Hukuki Araştırmalar Derneği (HUDER) Giresun Şube Başkanı Av.Nuri Karaman, Diyanet İşleri Başkanı Prof. Dr. Ali Erbaş’ın açıklamalarına tepki gösteren Ankara Barosu’na ve İzmir Barosu’na tepki gösterdi. Yazılı bir açıklama yapan Karaman, Erbaş’ın hutbesinde “Kötülüklere Karşı Topyekün Mücadele” mesajı verdiğini, İslam dininin inançları, ibadet ve ahlak esasları hakkında kanunen kendisine ihdas edilmiş olan toplumu aydınlatma görevini yerine getirdiğini belirtti.
“ANKARA BAROSU ERBAŞ’I KİTLELERE HEDEF GÖSTERDİ”
Ankara Barosu’nun Diyanet İşleri Başkanı Erbaş’ı kitlelere hedef İslam dini hakkında aşağılayıcı ifadelerde bulunduğunu iddia eden HUDER Başkanı Nuri Karaman, “Ankara Barosu söz konusu kamuoyu açıklamasında; “sesi çağlar öncesinden gelen bu şahıs”, “içinde bulunduğu takvim yılında yaşamasına rağmen bundan 8-9 nesil önceki büyükleri ile aynı zihinsel ve dogmatik sınırlara sahip olmak” ithamlarında bulunarak kültürümüzü, inancımızı ve kutsal değerlerimizi apaçık aşağılamıştır, hakir görmüştür.
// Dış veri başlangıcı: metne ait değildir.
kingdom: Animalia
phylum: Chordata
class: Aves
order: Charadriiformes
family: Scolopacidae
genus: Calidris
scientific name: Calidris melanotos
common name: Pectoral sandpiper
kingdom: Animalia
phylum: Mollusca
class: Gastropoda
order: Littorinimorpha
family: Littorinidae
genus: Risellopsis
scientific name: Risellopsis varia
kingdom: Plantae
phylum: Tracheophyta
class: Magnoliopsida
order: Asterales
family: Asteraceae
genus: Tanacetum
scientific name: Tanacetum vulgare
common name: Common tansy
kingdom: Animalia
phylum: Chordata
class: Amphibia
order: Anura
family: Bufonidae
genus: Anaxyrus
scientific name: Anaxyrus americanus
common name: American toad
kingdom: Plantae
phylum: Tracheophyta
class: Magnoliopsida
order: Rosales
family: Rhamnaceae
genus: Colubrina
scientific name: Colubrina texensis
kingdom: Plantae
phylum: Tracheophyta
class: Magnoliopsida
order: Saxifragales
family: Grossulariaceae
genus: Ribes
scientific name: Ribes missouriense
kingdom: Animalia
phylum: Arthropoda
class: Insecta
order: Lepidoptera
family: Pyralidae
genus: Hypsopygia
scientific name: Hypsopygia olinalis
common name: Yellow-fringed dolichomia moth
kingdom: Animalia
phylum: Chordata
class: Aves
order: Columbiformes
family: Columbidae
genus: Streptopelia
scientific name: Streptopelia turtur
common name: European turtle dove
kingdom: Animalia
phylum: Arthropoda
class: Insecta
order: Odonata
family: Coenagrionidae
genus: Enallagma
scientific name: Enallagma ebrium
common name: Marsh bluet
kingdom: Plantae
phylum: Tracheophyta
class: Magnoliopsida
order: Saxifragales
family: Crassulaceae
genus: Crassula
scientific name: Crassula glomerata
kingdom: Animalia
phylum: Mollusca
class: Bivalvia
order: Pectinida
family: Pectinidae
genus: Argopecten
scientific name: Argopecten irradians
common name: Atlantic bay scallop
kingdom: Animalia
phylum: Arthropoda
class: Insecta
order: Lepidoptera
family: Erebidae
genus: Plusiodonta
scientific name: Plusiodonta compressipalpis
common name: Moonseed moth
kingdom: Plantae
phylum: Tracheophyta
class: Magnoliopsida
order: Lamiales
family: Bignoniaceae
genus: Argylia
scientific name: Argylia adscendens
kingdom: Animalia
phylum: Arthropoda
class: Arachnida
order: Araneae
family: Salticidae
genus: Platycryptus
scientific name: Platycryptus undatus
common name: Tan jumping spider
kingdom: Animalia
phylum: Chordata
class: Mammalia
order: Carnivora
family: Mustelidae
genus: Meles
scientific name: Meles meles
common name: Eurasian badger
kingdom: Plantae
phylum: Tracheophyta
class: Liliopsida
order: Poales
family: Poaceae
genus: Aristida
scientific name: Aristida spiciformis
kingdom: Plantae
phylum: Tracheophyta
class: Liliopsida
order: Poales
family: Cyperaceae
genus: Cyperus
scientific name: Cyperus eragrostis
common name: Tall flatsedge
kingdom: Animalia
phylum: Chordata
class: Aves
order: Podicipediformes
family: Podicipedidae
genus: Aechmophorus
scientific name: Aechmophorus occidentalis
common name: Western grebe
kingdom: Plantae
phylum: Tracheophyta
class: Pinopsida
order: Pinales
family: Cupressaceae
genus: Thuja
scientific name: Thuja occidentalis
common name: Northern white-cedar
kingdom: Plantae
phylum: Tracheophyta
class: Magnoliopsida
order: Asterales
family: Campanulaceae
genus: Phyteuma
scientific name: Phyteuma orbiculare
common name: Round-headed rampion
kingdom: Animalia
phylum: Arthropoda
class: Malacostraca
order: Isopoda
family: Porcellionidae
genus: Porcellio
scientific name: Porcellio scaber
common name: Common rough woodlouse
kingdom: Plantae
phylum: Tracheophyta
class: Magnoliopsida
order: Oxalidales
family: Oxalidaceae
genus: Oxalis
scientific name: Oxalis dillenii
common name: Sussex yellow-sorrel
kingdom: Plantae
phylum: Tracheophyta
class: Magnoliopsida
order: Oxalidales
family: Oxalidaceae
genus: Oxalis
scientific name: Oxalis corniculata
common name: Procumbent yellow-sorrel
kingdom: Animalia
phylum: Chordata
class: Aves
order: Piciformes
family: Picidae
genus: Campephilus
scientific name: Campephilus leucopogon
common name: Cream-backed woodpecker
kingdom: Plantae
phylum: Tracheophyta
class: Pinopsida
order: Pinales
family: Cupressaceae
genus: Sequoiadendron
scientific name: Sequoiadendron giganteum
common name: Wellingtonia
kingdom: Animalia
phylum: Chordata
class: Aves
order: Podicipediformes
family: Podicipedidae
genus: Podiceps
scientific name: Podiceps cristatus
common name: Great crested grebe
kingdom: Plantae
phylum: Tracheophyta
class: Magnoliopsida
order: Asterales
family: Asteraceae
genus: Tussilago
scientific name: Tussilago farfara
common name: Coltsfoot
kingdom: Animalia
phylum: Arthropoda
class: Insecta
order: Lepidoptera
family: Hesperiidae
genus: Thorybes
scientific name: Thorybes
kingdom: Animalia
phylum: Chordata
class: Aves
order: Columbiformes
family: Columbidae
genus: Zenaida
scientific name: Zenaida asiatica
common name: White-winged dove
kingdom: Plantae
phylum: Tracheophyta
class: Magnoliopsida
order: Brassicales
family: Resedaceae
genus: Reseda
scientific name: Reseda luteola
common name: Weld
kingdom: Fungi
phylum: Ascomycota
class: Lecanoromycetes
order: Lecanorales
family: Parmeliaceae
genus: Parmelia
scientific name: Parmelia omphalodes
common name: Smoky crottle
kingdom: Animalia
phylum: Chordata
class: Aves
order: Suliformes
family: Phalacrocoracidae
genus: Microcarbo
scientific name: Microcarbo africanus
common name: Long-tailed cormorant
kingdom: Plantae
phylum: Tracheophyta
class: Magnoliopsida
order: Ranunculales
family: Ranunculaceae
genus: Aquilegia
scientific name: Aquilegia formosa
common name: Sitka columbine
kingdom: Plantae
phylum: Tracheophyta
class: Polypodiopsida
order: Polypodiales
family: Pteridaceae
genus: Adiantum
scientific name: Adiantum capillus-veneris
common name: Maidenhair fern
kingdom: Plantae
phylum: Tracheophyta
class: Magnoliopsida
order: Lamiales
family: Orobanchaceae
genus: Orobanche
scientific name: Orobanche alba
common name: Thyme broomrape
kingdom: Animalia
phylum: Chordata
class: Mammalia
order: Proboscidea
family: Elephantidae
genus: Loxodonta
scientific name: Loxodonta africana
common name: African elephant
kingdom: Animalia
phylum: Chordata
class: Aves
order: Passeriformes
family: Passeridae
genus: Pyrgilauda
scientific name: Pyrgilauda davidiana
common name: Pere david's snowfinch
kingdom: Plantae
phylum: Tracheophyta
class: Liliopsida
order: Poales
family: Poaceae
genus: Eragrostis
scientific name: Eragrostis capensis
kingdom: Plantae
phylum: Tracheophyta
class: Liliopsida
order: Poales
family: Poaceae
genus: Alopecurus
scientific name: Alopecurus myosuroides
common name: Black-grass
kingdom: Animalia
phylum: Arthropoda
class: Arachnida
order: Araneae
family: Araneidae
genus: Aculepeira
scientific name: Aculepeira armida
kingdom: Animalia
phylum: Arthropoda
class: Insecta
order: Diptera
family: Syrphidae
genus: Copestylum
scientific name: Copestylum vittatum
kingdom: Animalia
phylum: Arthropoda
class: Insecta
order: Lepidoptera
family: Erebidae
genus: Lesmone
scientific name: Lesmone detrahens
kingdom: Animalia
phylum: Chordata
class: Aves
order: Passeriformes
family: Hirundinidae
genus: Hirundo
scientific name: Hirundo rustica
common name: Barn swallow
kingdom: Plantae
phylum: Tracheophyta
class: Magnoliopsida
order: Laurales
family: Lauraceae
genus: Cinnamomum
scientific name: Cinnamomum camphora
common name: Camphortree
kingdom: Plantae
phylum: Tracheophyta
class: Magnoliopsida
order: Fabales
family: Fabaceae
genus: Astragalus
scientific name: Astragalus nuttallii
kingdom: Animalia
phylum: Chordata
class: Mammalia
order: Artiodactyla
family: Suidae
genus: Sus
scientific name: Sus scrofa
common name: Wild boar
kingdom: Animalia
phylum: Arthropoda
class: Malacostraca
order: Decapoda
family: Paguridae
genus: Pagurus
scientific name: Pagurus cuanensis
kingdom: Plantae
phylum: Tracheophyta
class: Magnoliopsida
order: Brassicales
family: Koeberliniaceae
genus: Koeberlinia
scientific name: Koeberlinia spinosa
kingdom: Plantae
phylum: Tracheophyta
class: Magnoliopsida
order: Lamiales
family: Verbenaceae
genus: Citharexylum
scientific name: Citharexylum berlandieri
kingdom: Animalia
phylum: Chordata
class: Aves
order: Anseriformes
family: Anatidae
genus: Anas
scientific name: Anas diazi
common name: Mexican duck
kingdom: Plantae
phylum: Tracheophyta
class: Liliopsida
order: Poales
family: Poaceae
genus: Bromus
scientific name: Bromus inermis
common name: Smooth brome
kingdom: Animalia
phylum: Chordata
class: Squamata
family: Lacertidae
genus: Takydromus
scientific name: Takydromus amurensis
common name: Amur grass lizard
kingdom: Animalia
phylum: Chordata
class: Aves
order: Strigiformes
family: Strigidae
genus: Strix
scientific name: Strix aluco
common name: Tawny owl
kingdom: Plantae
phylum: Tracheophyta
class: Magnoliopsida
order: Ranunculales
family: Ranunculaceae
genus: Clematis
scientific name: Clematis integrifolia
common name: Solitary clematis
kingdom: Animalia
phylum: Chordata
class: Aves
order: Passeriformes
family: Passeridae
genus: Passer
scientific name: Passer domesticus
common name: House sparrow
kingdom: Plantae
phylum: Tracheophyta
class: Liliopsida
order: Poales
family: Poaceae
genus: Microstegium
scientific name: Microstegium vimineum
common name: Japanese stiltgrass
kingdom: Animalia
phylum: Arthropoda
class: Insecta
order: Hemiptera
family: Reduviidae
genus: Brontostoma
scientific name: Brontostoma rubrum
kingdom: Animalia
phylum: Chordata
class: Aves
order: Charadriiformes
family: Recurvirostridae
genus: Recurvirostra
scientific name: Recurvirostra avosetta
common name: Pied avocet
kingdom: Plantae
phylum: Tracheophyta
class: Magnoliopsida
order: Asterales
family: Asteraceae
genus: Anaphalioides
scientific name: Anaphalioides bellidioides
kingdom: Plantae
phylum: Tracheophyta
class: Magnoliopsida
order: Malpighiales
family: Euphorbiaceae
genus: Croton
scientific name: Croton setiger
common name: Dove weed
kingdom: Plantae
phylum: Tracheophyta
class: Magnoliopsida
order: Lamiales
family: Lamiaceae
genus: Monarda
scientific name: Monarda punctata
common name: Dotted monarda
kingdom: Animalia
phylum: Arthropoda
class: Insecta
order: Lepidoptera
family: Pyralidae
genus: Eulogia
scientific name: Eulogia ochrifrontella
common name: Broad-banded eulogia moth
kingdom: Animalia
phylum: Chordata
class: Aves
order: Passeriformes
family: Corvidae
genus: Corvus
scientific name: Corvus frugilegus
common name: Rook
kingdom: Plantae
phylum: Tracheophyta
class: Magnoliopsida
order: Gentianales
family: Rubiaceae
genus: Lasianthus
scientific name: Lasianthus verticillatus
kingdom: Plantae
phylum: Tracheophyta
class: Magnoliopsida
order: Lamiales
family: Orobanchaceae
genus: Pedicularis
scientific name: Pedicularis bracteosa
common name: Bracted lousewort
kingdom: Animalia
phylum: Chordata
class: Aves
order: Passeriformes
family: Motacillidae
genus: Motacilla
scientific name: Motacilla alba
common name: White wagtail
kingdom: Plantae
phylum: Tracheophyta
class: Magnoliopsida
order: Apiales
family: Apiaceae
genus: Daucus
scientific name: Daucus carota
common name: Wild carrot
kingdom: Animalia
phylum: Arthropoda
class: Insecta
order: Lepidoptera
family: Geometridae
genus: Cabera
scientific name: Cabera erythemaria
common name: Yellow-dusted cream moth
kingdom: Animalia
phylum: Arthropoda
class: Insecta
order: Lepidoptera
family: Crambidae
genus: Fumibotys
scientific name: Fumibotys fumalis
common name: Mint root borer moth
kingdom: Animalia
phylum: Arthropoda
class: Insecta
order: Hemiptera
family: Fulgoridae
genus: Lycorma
Ankara Barosu bu ithamları ile küçük bir kesime meşruiyet kazandırma ve şirin görünme çabasına girerken, halkın tamamına yakın bir kesimini de nefretle aşağıladığı ve diyanet işleri başkanını kitlelere hedef gösterdiği açıkça ortadadır” dedi.
Karaman, 10 bin üyesi bulunan Ankara Barosu’nu taraflı davranmakla da suçlayarak “yayınladıkları bu kamuoyu açıklamasıyla, kendi bünyesinde bulunan tüm avukatların kendileriyle aynı düşüncedeymiş gibi davranarak farklı düşünceleri hiçe sayması kabul edilemez bir durumdur. Yönetim kurulundaki birkaç üyenin şahsi fikrini bir meslek odasının tüm mensuplarının ortak görüşüymüş gibi yansıtması, Ankara Barosu mensubu olan farklı düşüncelere sahip avukatları yok saymaktır” ifadesini kullandı.
“Kendi düşüncesi dışındaki insanların düşüncesini yok sayan, söylemleri ile Müslümanları hakaret eden bir anlayışa sahip Ankara ve İzmir Barosu yöneticileri yasa ile yüklendikleri görevlerini kötüye kullanmışlardır” diyen HUDER Başkanı açıklamasında şunları söyledi: “Müslümanların tabi olduğu İslam dininin lutilik konusundaki hükümlerini ve dinin bu fiili sapıklık olarak gördüğünün ifade edilmesi sadece Diyanet İşleri Başkanının değil, tüm Müslümanların en tabi hakkıdır.”
Nuri Karaman her iki baroyu da kınadı ve avukatların sorunlarıyla ilgilenmeye davet etti.